→ **Data supplied**
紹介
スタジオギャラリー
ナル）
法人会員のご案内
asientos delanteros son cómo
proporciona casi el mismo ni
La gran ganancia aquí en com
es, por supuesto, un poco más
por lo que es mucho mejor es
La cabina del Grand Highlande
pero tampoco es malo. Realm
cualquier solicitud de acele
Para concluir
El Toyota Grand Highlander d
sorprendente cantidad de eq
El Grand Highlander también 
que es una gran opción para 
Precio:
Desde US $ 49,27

→ **Work order**
One exact transcript of the whole listing is the expected answer.

→ **Exercise response**
紹介
スタジオギャラリー
ナル）
法人会員のご案内
asientos delanteros son cómo
proporciona casi el mismo ni
La gran ganancia aquí en com
es, por supuesto, un poco más
por lo que es mucho mejor es
La cabina del Grand Highlande
pero tampoco es malo. Realm
cualquier solicitud de acele
Para concluir
El Toyota Grand Highlander d
sorprendente cantidad de eq
El Grand Highlander también 
que es una gran opción para 
Precio:
Desde US $ 49,27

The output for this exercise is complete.